Ontem, das 18h às 18h45, a Folha presenciou pelo menos 23 médicos circulando pelas ruas próximas do Hospital das Clínicas da USP usando jaleco. Muitos seguiam para a lanchonete Gigi, ao lado do HC.
O deputado Vitor Sapienza diz que enfrentou resistência ao seu projeto até entre os colegas de Assembleia. "Mas, se o governador, que é médico, sancionou, é porque é importante." Ele acredita que a resistência à lei esteja no fato de o avental branco conferir um "certo status" ao médico.
REGULAMENTAÇÃO
A Secretaria de Estado da Saúde informou que a lei ainda precisa ser regulamentada, mas não há prazo, e que ainda serão definidas as formas de fiscalização.
CLÁUDIA COLLUCCI, DE SÃO PAULO
Colaboraram JOSÉ BENEDITO DA SILVA e GIBA BERGAMIM JR.
ANÁLISE
Avental não é o principal vilão na transmissão das bactérias
HÉLIO SCHWARTSMAN, ARTICULISTA DA FOLHA
Vários estudos mostram que jalecos de profissionais de saúde de fato carregam agentes patógenos, incluindo alguns germes bem ruinzinhos, que apresentam resistência a antibióticos.

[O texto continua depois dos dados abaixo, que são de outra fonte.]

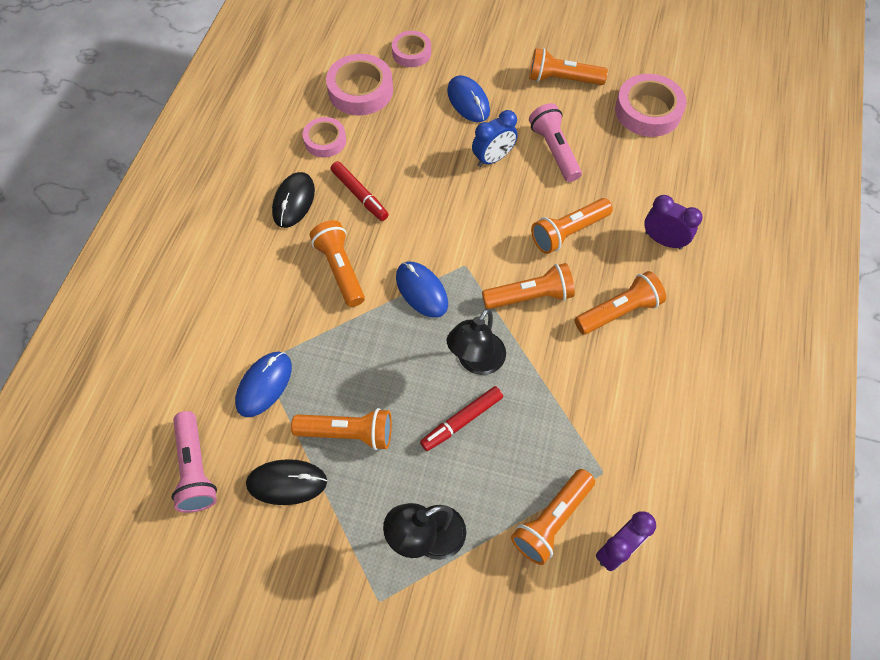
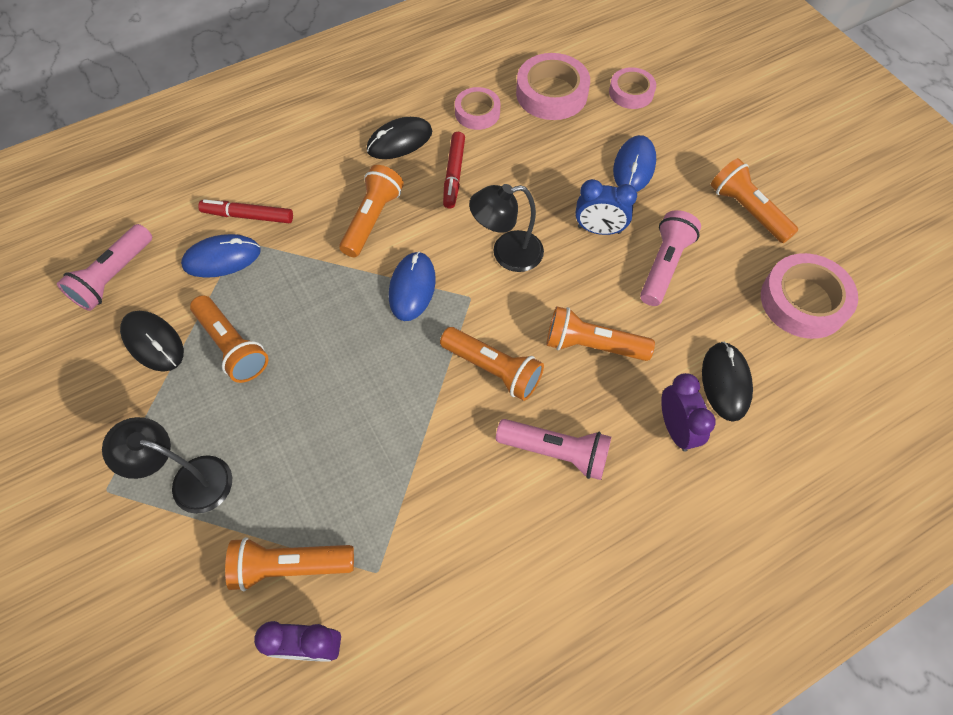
camera: 45 degrees right, 0 degrees up
red marker [420,386,503,451] -> red marker moved to [198,199,293,223]
black lamp [447,308,506,375] -> black lamp moved to [469,184,544,272]
orange flashlight [575,271,666,335] -> pink flashlight [496,419,611,480]
none -> black mouse [702,342,753,422]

A lei paulista deixa de fazer sentido quando se considera que equipamentos de proteção individual não são os únicos nem os mais importantes reservatórios de bactérias.

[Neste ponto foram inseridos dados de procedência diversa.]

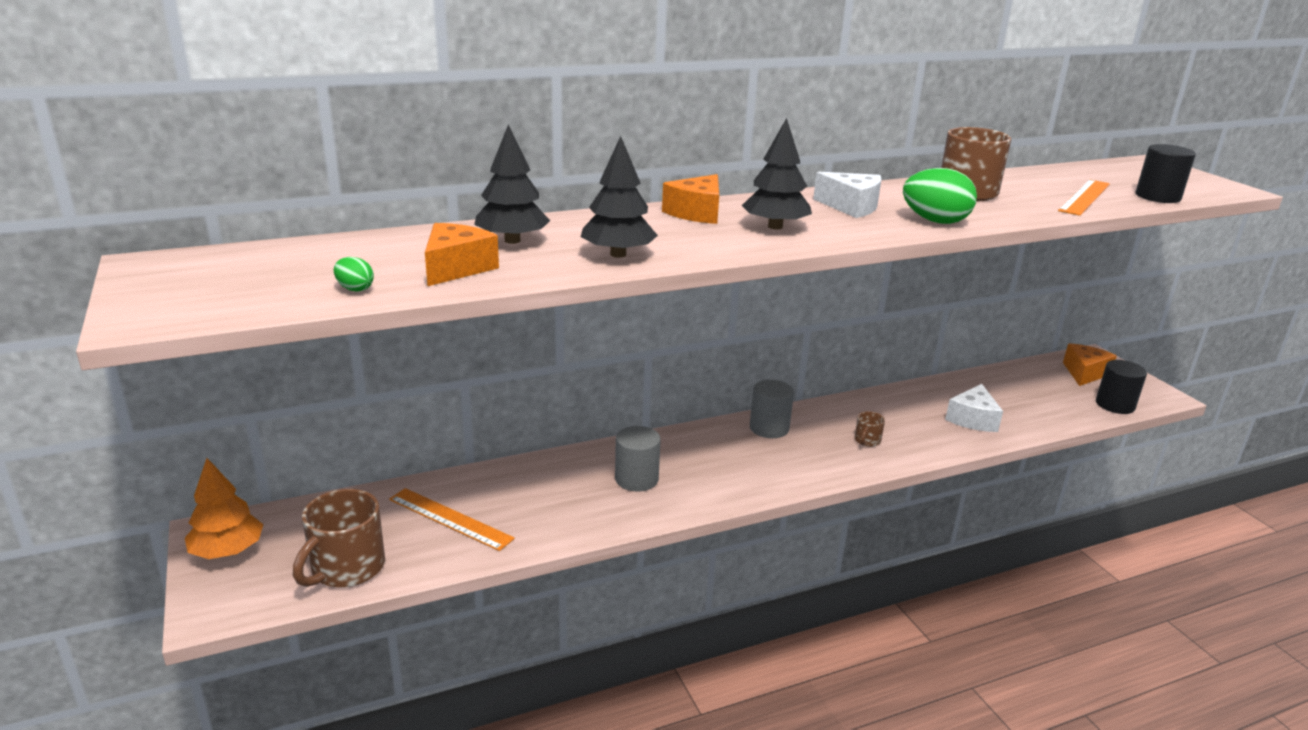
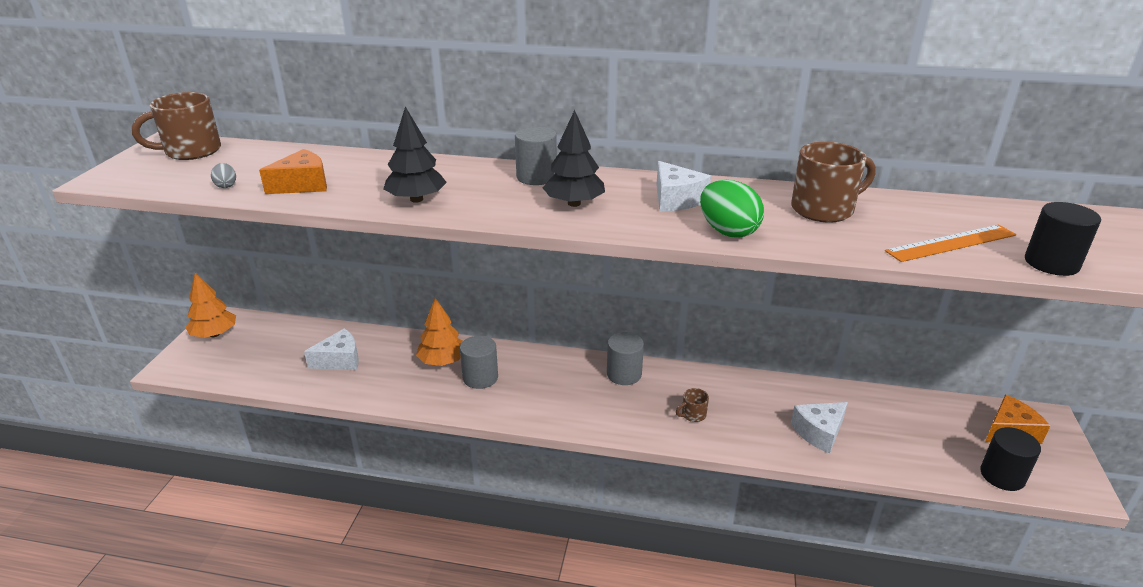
camera: 35 degrees right, 5 degrees up
brown mug [293,489,385,588] -> brown mug moved to [132,92,221,160]
green egg [334,257,374,292] -> grey egg [211,163,236,188]
orange ruler [389,488,515,551] -> white cheese [304,328,359,370]
black tree [474,124,550,244] -> none
orange cheese [662,174,719,224] -> grey cylinder [515,126,557,185]
none -> orange tree [416,298,463,366]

Um dos principais vilões entre os seres inanimados é o estetoscópio. Celulares, canetas, óculos, teclados e mouses também aparecem no alto das listas de fômites hospitalares (objetos capazes de transportar germes).
Menos lembradas, mas não menos perigosas, são as gravatas. Um estudo inglês de 2007 recomendou que médicos deixassem de usá-las. Ao contrário de jalecos, elas quase nunca são lavadas.
Fômites, contudo, têm um papel menos importante na transmissão de infecções do que as mãos de médicos e enfermeiros. Bactérias e fungos não andam. Eles costumam ser levados a objetos e a pacientes através de um agente animado, que é quase sempre a mão de alguém.
Para autor do projeto, peça dá "status" a médico
DE SÃO PAULO
O deputado Vitor Sapienza diz que enfrentou resistência ao seu projeto até entre os colegas de Assembleia. "Uns 14 ou 15 deputados médicos criticaram. Mas se o governador, que é médico, sancionou, é porque é importante."
Ele acredita que a resistência à lei esteja no fato de o avental branco conferir um "certo status" ao médico.
O cirurgião Ricardo de Oliveira, 30, do Hospital das Clínicas, deu outra explicação para o fato de usar jaleco fora do ambiente de trabalho.
"Uso por identificação, para ajudar alguém que precise", disse, na lanchonete ao lado do HC. Ele ponderou que não era o mesmo jaleco que usa no centro cirúrgico. "Aquele fica no armário."